Le débat est ouvert sur l'opportunité de reconstruire La Nouvelle-Orléans, l'une des villes les plus chargées d'histoire des Etats-Unis, victime d'une géographie qui la rend très vulnérable aux caprices de la nature et presque entièrement submergée après le passage du cyclone Katrina.

Le président de la Chambre des représentants, le républicain Dennis Hastert, a mis les pieds dans le plat quand une gazette locale lui a demandé si cela valait la peine d'engloutir des milliards de dollars dans la reconstruction d'une ville largement sous le niveau de la mer.
«Ca n'a pas de sens», a répondu M. Hastert, «et on devra s'interroger». «On construit Los Angeles et San Francisco sur des failles sismique, et on reconstruit. C'est de l'entêtement», a-t-il ajouté.

Ces commentaires ont immédiatement provoqué l'indignation en Louisiane et M. Hastert s'est empressé de les nuancer. «Je ne demande pas que la ville soit abandonnée ou déplacée. Quand j'ai parlé de la reconstruction de la ville, cela reflétait ma sincère préoccupation quant à la sécurité des citoyens», a-t-il affirmé.

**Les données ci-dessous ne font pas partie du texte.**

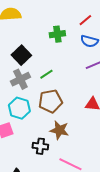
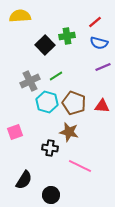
black square: (21, 55) -> (45, 45), moved
brown pentagon: (50, 101) -> (74, 103), moved, turned 30
cyan hexagon: (19, 108) -> (47, 102), moved

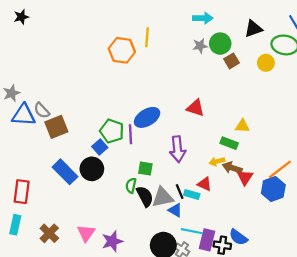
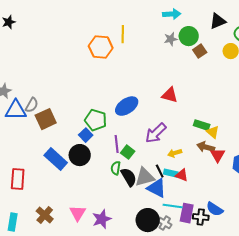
gray semicircle: (42, 110) -> (32, 105), turned -105
yellow triangle: (242, 126) -> (213, 132), moved, turned 40
purple line: (131, 134) -> (117, 144), moved
purple arrow: (178, 149) -> (156, 133), turned 55
yellow arrow: (217, 161) -> (175, 153), moved
green square: (145, 169) -> (128, 152), turned 32
red triangle: (205, 184) -> (182, 175), moved
blue triangle: (175, 210) -> (157, 188), size x1.5
cyan rectangle: (15, 225) -> (13, 222), moved

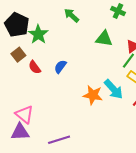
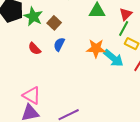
brown square: (18, 55) -> (54, 23), moved
orange star: (93, 95) -> (96, 48), moved

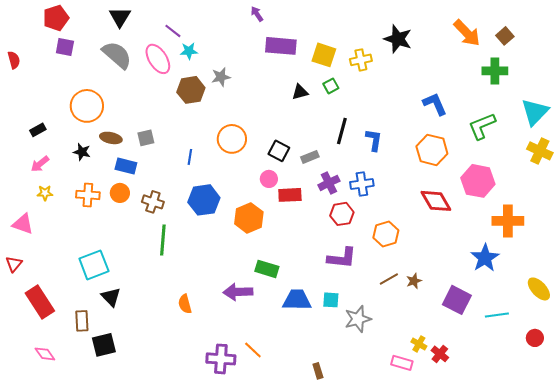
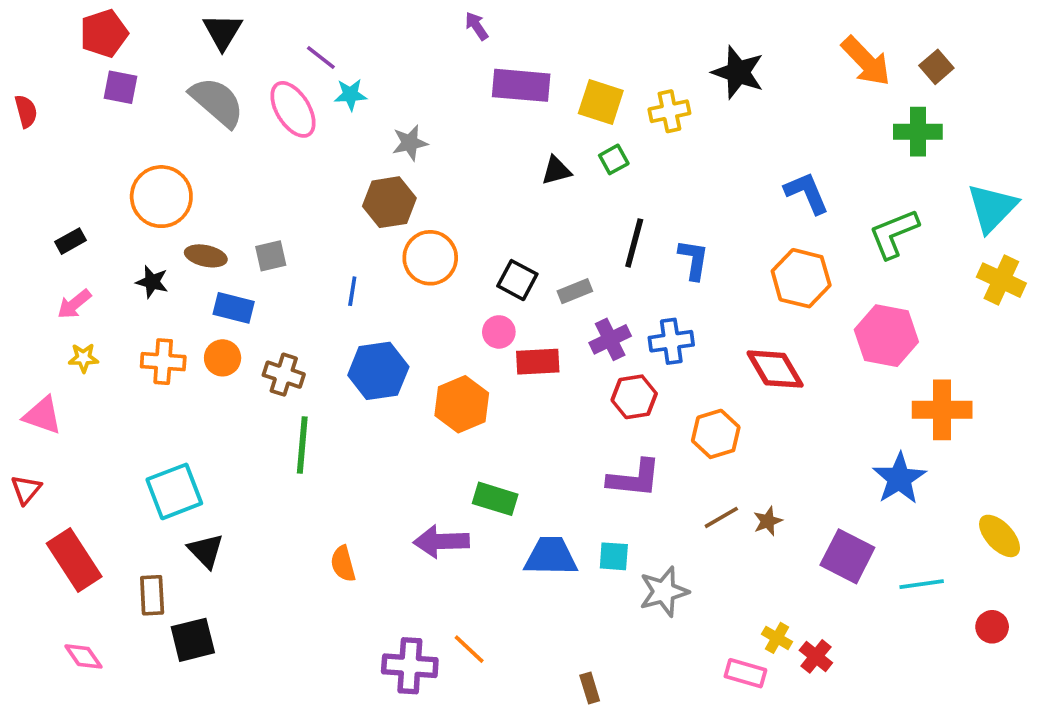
brown hexagon: (191, 90) -> (389, 202), moved
red diamond: (436, 201) -> (775, 369), moved

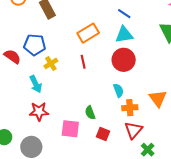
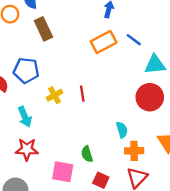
orange rectangle: (88, 33) -> (104, 42), moved
cyan triangle: (124, 35) -> (155, 65), moved
red circle: (124, 60) -> (150, 97), moved
yellow cross: (51, 63) -> (54, 95), moved

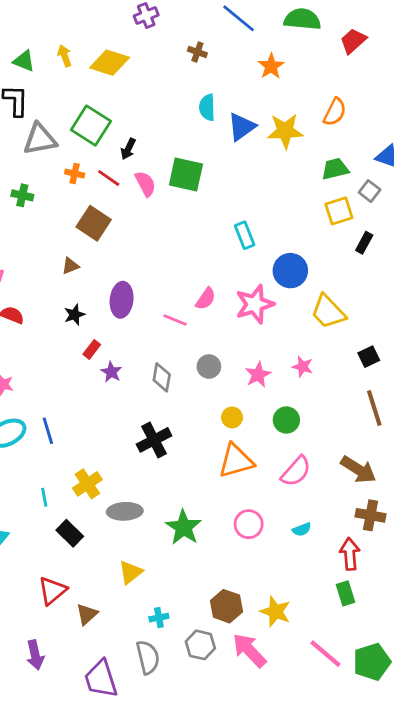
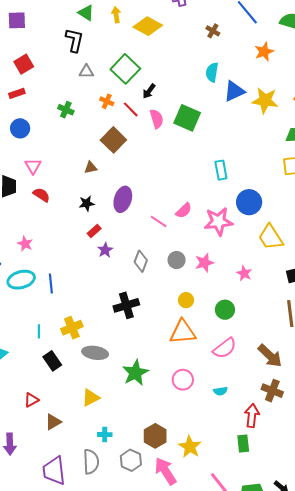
gray triangle: (40, 139) -> (86, 72), size x0.6
pink star: (258, 375) -> (204, 263), moved
red triangle: (52, 591) -> (31, 400), size x0.7

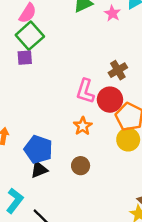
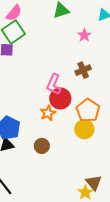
pink star: (112, 13) -> (84, 35), moved
red circle: (110, 100) -> (60, 98), moved

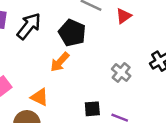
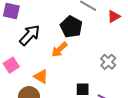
black arrow: (29, 26) -> (30, 35), moved

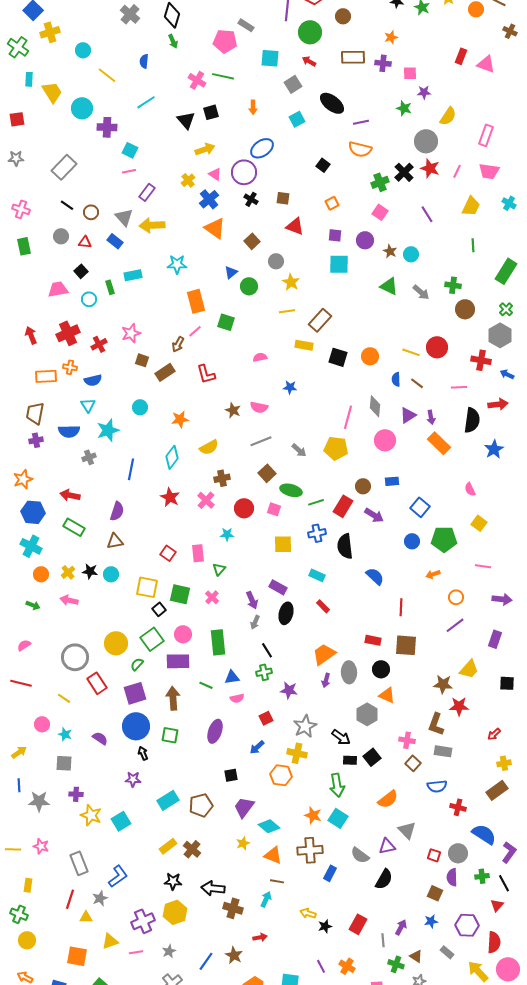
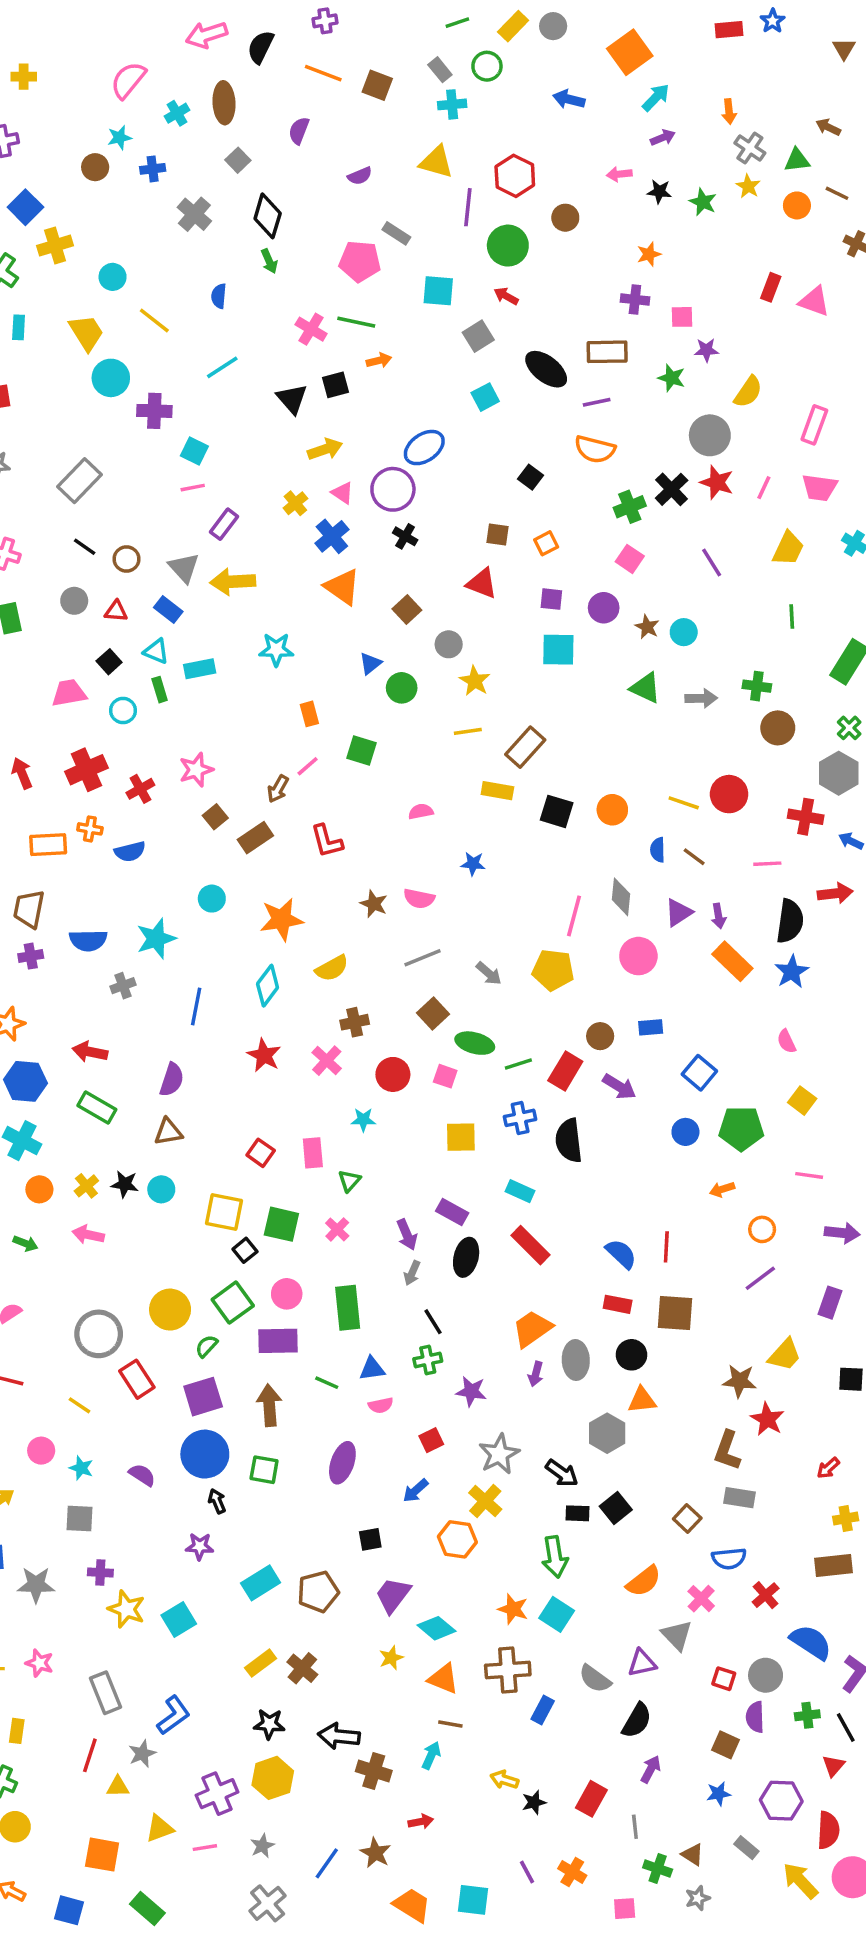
brown rectangle: (353, 57) -> (607, 352), moved
yellow trapezoid: (52, 92) -> (86, 333), moved
orange arrow: (253, 107) -> (379, 360), moved, turned -104
brown square: (283, 198) -> (497, 535), moved
gray arrow: (421, 292) -> (701, 698), turned -42
orange rectangle: (196, 301) -> (309, 714), size x0.6
brown square: (142, 360) -> (215, 817), turned 32
cyan triangle: (88, 405) -> (156, 651), moved, turned -35
orange star: (180, 419) -> (281, 919), size x1.4
blue star: (494, 449) -> (792, 972), moved
blue semicircle: (375, 576) -> (621, 1254), moved
red rectangle: (323, 606) -> (530, 1245), size x1.6
orange triangle: (387, 695) -> (642, 1400), turned -30
red star: (459, 706) -> (767, 1419), turned 30
pink cross: (407, 740) -> (701, 1599), moved, turned 35
yellow cross: (297, 753) -> (485, 1501), turned 30
brown rectangle: (497, 790) -> (833, 1566), turned 30
red cross: (458, 807) -> (766, 1595), turned 35
purple arrow: (401, 927) -> (651, 1769), moved

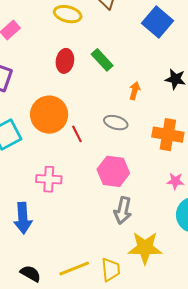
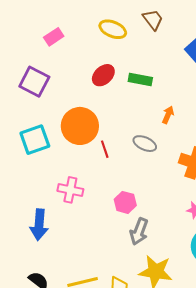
green rectangle: (102, 60) -> (140, 80), turned -45
red ellipse: (65, 61) -> (103, 75), turned 30
pink hexagon: (113, 171) -> (125, 202), moved, size x0.7

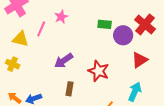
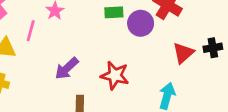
red triangle: (140, 60) -> (183, 53), moved

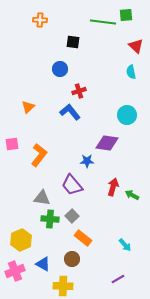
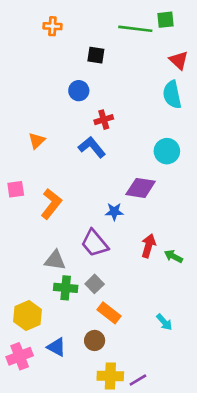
cyan semicircle: (131, 72) -> (172, 95), size x1.5
purple line: (118, 279) -> (138, 380), moved
yellow cross: (63, 286) -> (110, 376), moved

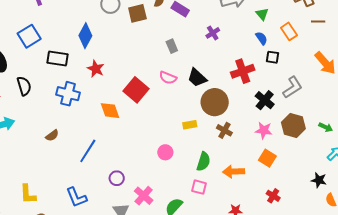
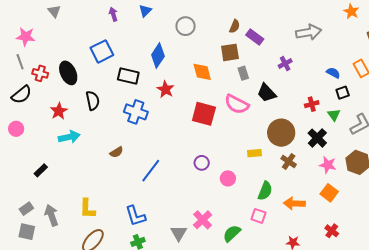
brown square: (137, 13) -> (230, 52), moved
green triangle: (262, 14) -> (334, 115), moved
blue semicircle: (261, 38) -> (333, 73), turned -32
black square: (272, 57) -> (343, 93), turned -32
red cross: (243, 71) -> (312, 104), size x0.6
pink semicircle: (168, 78) -> (237, 104), size x1.4
black trapezoid: (197, 78) -> (267, 93), moved
red square: (136, 90) -> (204, 114), turned -30
black cross: (265, 100) -> (317, 138), moved
orange diamond: (110, 111) -> (202, 72), moved
purple circle: (117, 178) -> (202, 163), moved

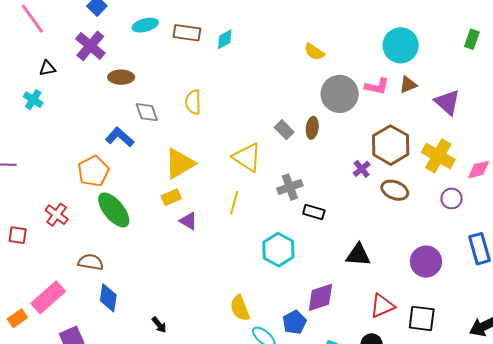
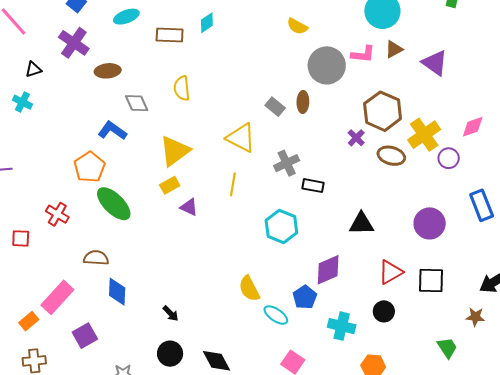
brown rectangle: (187, 33) -> (170, 35), moved
yellow cross: (438, 156) -> (424, 135), moved, turned 32

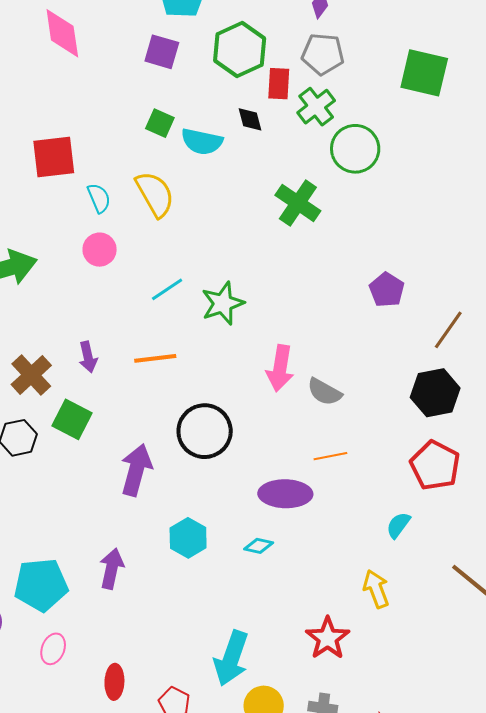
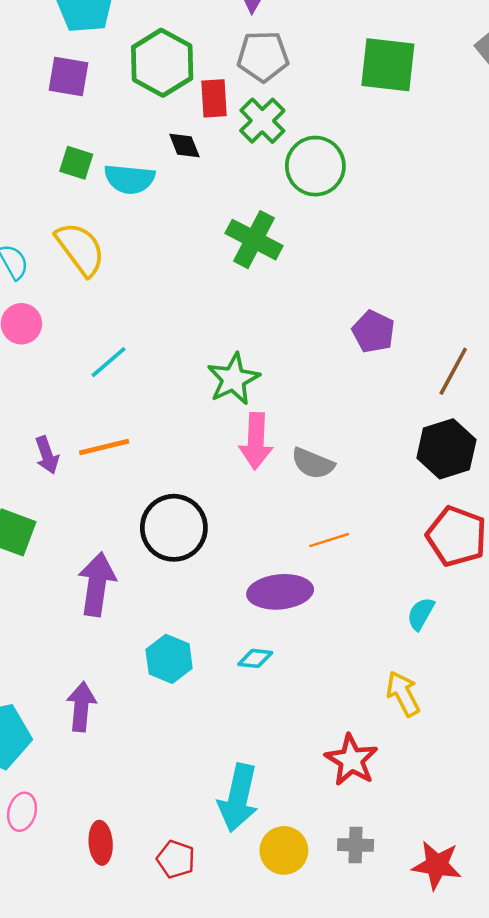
green star: (223, 303) -> (233, 379), moved
purple arrow: (88, 357) -> (47, 455), moved

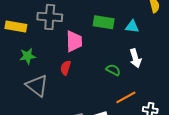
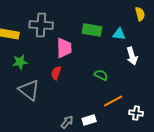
white arrow: (135, 58) -> (132, 56), moved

Le président américain George W. Bush a fait vendredi la promesse que «la grande ville de La Nouvelle-Orléans va renaître». «C'est ce qui va se passer», a-t-il assuré à Mobile (Alabama).
«Nous allons trouver quelqu'un qui s'y connaît en reconstruction de ville (..) j'appellerai les meilleurs experts, à commencer par les gens de la Nouvelle-Orléans, et je consulterai les locaux», a-t-il ensuite promis lors d'un arrêt à Biloxi (Mississippi).
«Déplacer la ville, clairement, reste une option», estime pourtant un ancien responsable des situations de crise, John Copenhaver, qui avait géré en 1999 les suites du cyclone Floyd dans le sud-est des Etats-Unis.
«Il faut vraiment se poser la question: à quel point faut-il reconstruire La Nouvelle-Orléans vu les conditions difficiles'», convient John Rennie, rédacteur en chef du magazine Scientific American interrogé par l'AFP.
Une grande partie de la ville, fondée en 1718 par des Français, est en effet située sous le niveau de la mer, coincée entre le Mississippi, proche de son embouchure, et le Lac Pontchartrain. Ce site en cuvette est entouré de digues, dont plusieurs ont cédé sous la pression du cyclone Katrina, provoquant des inondations qui ont submergé quelque 80% de la ville.
Mais déplacer une agglomération de 1,4 million d'habitants n'est guère facile et surtout La Nouvelle-Orléans, berceau du jazz et haut-lieu du carnaval de Mardi-Gras. Elle est un élément trop riche du patrimoine américain pour être sacrifié: son quartier français est une des principales destinations touristiques du pays, et le «garden district», composé d'élégantes maisons coloniales le long du Mississippi, est un joyau de l'architecture d'avant la guerre de Sécession.
Ces deux quartiers semblent avoir mieux résisté que d'autres aux sinistres.
«Même (M. Hastert) s'est rendu compte de l'impossibilité politique de déplacer plutôt que reconstruire», s'amuse David Schulz, urbaniste à l'université NorthWestern.
«Mais nous ne pouvons pas remettre la ville dans l'état où elle était samedi», à la veille du cyclone, estime cet expert interrogé par l'AFP.
Au-delà de l'édification d'un système de digues plus efficace, M. Schulz propose de faire table rase des quartiers les plus détruits, dont les modestes constructions en bois sont irrécupérables.
«Cela n'a pas de sens de reconstruire maison par maison, pâté de maison par pâté de maison, comme on le fait habituellement», estime-t-il.
«En un sens, c'est une occasion passionnante de redresser cette ville si pauvre et misérable, il faut saisir la chance que lui offre le cyclone pour se refaire», estime M. Schulz, qui plaide pour un remblaiement, un plan radicalement remanié et «la chance de faire débarquer une économie du XXIe siècle» dans la ville.